Big Trouble In Little Chi-Town: Illinois Downgraded From AA- To A+ By S&P On Liquidity Issues
The rating agencies have decided to once again remind the world of their pathetic, and decades behind the curve existence. The most recent act: downgrading Illinois From AA- to A+ with a negative outlook. From the report: "The downgrade reflects what we view as the state's deteriorating
liquidity and financial position," said Standard & Poor's credit analyst Robin
Prunty. "Illinois failed to address its fiscal 2009 deficit, which was carried
into fiscal 2010. Similar to many other states, revenues are performing below
originally forecast levels."
In addition, the fiscal 2010 budget was balanced with various spending
reductions and a plan for debt restructuring to provide budget savings; the
savings from both are uncertain at this time. The state has made limited
progress in our view in addressing the current year budget gap, which has
weakened liquidity. Standard & Poor's believes this budgetary gap and the high
reliance on nonrecurring measures to balance the budget make the return to
structural budget balance unlikely for many years.

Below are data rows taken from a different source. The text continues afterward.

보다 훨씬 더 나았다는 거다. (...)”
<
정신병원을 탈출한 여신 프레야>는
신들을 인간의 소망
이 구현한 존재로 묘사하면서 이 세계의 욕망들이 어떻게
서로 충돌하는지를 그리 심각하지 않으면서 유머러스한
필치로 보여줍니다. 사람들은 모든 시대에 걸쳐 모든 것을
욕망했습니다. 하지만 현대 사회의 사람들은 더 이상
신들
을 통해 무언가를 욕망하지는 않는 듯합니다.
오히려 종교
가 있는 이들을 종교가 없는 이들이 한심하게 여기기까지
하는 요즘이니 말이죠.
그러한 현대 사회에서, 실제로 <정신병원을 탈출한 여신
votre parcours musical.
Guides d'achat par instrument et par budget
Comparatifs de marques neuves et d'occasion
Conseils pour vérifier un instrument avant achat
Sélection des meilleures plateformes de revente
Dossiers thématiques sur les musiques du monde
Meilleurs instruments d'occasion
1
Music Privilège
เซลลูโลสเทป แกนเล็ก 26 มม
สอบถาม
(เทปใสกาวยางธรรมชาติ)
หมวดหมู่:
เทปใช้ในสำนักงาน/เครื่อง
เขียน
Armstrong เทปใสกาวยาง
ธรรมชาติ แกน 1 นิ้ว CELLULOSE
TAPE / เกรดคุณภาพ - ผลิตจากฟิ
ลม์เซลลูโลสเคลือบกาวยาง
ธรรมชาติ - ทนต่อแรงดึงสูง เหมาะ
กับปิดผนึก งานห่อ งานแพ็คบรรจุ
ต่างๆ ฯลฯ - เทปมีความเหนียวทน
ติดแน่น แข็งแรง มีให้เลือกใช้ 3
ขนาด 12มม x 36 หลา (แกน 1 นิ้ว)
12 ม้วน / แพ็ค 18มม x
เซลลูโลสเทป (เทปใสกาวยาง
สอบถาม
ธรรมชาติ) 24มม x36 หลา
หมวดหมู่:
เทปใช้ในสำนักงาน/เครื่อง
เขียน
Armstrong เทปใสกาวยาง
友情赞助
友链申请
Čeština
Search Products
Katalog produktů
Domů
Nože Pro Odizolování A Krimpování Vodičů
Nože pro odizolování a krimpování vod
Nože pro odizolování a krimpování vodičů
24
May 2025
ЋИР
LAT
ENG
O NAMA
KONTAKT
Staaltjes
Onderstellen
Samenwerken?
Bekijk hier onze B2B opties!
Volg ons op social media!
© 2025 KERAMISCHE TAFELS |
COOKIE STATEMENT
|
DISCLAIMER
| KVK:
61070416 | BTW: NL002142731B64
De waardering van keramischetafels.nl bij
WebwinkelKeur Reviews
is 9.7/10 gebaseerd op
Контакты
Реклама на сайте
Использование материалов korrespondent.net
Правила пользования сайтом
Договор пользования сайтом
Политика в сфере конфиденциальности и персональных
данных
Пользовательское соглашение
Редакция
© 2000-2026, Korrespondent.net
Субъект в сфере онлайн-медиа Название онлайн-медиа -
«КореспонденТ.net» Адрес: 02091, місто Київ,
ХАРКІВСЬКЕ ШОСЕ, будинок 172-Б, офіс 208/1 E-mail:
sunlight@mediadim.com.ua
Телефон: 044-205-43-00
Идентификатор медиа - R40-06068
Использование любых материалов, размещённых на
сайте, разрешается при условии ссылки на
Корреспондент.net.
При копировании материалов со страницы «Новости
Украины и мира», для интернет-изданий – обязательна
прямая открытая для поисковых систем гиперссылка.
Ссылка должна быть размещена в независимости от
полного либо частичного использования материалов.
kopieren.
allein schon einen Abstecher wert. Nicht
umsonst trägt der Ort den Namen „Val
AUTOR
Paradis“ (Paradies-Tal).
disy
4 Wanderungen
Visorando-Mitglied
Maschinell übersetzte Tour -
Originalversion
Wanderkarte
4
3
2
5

The negative outlook reflects Standard & Poor's view that, although we
think Illinois has the capacity to restore budget balance due to the absence
of tax limitations or stringent constitutional or legal requirements related
to spending that we see in other states, its willingness to implement
difficult and politically unpopular measures to restore budget balance is
questionable in our view. We believe the state's high reliance on nonrecurring
revenues and the accumulated budget deficit will make the return to structural
budget balance unlikely for many years and will likely continue to pressure
liquidity. The absence of recurring solutions in the next year to deal with
the current budget challenges and begin to stabilize liquidity will likely
result in a further downgrade of Illinois.